Come Saturday night again, I sit and stare at the screen… Everything is going smoothly… until 15 minutes in the script just stops. FFFUUUU. There was a hard-limit on how long scripts could run on rackspace. I gave up. I had no idea how to handle this. My skills weren’t up to scratch and it was 1am. I felt hopeless, shed a tear and went to sleep.
…
The next week, I stopped the service, while I thought what to do. I tried selling Tweekly.fm to Last.fm, talking to CBS over the phone, but no luck. So I put it back on my shared hosting and made it manual. The final nail in the coffin of a fun experiment… until a few weeks later, Scott (@dordotky) started a similar service. I mailed him, talked some terms out, and we have been working together since on it. He has been a tremendous help in scaling the service since then. We don’t have much time to work on it (both doing other things full-time), but at least it is still going and running smoothly (not crashing servers).

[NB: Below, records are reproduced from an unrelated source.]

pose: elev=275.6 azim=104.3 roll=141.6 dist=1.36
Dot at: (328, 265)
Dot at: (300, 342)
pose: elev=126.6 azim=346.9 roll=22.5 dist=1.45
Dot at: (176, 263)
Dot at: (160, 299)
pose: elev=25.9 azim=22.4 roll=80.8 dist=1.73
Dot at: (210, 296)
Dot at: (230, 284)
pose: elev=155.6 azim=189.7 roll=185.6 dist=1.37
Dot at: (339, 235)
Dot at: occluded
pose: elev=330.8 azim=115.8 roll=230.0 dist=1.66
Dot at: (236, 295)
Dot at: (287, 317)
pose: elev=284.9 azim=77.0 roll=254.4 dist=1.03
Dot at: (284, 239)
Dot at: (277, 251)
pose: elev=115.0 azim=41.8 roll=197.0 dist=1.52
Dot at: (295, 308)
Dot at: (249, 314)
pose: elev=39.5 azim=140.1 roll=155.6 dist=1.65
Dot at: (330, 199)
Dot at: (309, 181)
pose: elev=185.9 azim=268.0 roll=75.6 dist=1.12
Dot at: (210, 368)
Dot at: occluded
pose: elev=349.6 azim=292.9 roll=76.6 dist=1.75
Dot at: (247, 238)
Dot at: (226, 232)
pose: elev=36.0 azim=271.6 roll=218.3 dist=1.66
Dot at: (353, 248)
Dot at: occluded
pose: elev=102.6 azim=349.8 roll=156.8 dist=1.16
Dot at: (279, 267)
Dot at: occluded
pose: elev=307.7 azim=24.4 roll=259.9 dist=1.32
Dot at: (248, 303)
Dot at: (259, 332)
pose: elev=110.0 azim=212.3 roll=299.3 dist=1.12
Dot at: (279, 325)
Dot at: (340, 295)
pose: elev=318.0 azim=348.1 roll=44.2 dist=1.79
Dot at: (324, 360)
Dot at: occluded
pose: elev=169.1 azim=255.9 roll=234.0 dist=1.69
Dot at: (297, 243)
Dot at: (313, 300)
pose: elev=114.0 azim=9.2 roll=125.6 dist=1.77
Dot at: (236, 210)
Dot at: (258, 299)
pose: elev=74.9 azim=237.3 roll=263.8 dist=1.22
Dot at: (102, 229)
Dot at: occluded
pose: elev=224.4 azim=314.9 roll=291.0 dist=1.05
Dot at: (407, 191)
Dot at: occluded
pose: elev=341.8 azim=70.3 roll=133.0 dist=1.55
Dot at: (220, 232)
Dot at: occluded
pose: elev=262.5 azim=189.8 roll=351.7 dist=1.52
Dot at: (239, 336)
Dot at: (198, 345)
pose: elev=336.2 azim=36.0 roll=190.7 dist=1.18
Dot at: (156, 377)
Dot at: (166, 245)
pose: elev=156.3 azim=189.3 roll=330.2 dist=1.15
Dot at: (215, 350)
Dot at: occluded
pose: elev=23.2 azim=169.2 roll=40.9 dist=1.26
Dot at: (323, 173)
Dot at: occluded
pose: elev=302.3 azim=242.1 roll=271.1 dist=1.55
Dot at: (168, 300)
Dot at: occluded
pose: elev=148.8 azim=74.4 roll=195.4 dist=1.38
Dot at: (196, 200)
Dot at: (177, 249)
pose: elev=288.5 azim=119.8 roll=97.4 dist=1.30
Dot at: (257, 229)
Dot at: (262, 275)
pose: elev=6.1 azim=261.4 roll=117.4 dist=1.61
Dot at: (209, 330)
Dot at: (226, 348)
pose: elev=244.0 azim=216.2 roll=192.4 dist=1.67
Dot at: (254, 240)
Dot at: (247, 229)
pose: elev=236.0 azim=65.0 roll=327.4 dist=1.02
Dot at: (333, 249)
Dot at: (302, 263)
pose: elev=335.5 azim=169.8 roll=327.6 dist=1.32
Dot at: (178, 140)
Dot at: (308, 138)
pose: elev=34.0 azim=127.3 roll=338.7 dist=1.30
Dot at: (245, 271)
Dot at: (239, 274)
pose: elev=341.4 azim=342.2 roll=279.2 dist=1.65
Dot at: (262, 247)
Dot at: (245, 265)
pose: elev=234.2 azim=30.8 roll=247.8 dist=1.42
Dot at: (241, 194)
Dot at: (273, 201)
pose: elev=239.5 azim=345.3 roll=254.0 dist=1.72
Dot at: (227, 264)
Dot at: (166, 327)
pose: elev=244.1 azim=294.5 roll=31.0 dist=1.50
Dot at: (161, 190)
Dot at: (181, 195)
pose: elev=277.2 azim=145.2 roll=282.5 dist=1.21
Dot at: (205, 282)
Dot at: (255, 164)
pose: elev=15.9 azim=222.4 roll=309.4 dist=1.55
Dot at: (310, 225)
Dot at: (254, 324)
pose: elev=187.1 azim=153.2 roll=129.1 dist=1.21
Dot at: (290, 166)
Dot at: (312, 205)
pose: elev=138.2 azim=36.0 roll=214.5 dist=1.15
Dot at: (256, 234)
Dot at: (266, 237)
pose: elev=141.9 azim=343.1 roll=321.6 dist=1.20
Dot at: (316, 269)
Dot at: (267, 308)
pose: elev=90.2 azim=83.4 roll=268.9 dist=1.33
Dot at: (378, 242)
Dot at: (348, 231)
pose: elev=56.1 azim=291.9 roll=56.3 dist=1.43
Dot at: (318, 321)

If you want to scale today. Don’t do what I did. Ask people to help (to those that did, thanks!).
What did I learn from the whole experience?
1) Don’t use shared hosting for anything more than a simple static site. This advice might seem old now, but hey, I didn’t know of any better. Nowadays, however, there are much much more cloud services available that is easier and better and cheaper.
2) If something seems overly complicated, it probably is. While I was working on a weekly schedule, it would’ve been better to forego a week’s tweets to take time and learn and research the better options! I should’ve loaded up my own DNS server (managed or otherwise), I should’ve learned about dvcs so that I don’t have to use slow FTP to upload files, etc.
3) Most of all however. If you have no idea what you are doing, just wing it anyway.